### Try it
From the first line to the last, give the material again exactly, without the images.

[Material provided — start]

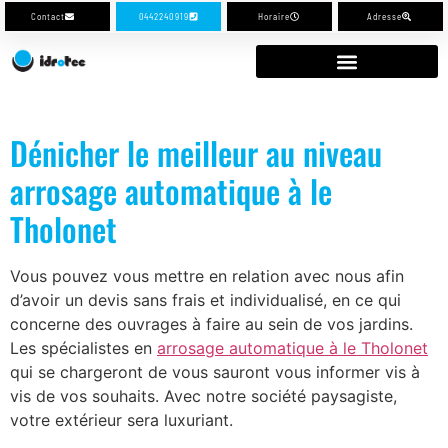
Contact
0442240919
Horaire
Adresse
Dénicher le meilleur au niveau
arrosage automatique à le
Tholonet
Vous pouvez vous mettre en relation avec nous afin
d’avoir un devis sans frais et individualisé, en ce qui
concerne des ouvrages à faire au sein de vos jardins.
Les spécialistes en
arrosage automatique à le Tholonet
qui se chargeront de vous sauront vous informer vis à
vis de vos souhaits. Avec notre société paysagiste,
votre extérieur sera luxuriant.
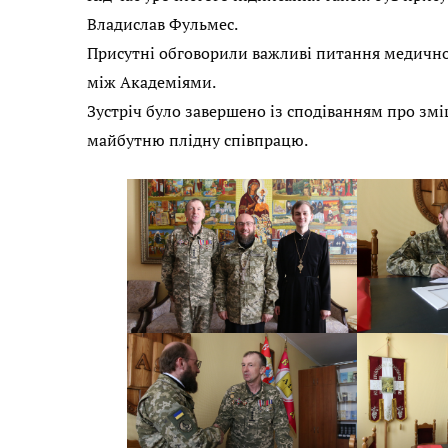
Владислав Фульмес.
Присутні обговорили важливі питання медично
між Академіями.
Зустріч було завершено із сподіванням про змі
майбутню плідну співпрацю.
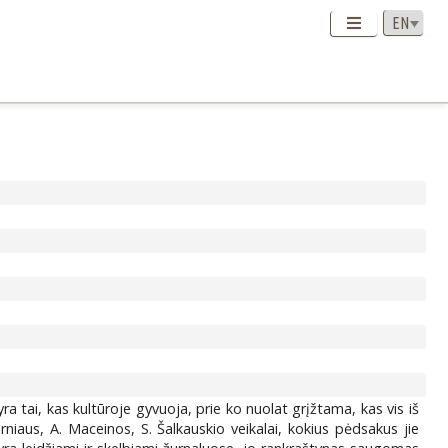
ra tai, kas kultūroje gyvuoja, prie ko nuolat grįžtama, kas vis iš
niaus, A. Maceinos, S. Šalkauskio veikalai, kokius pėdsakus jie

[Material provided — finish]

### Solution
Contact
0442240919
Horaire
Adresse
Dénicher le meilleur au niveau
arrosage automatique à le
Tholonet
Vous pouvez vous mettre en relation avec nous afin
d’avoir un devis sans frais et individualisé, en ce qui
concerne des ouvrages à faire au sein de vos jardins.
Les spécialistes en
arrosage automatique à le Tholonet
qui se chargeront de vous sauront vous informer vis à
vis de vos souhaits. Avec notre société paysagiste,
votre extérieur sera luxuriant.
Владислав Фульмес.
Присутні обговорили важливі питання медично
між Академіями.
Зустріч було завершено із сподіванням про змі
майбутню плідну співпрацю.
ra tai, kas kultūroje gyvuoja, prie ko nuolat grįžtama, kas vis iš
niaus, A. Maceinos, S. Šalkauskio veikalai, kokius pėdsakus jie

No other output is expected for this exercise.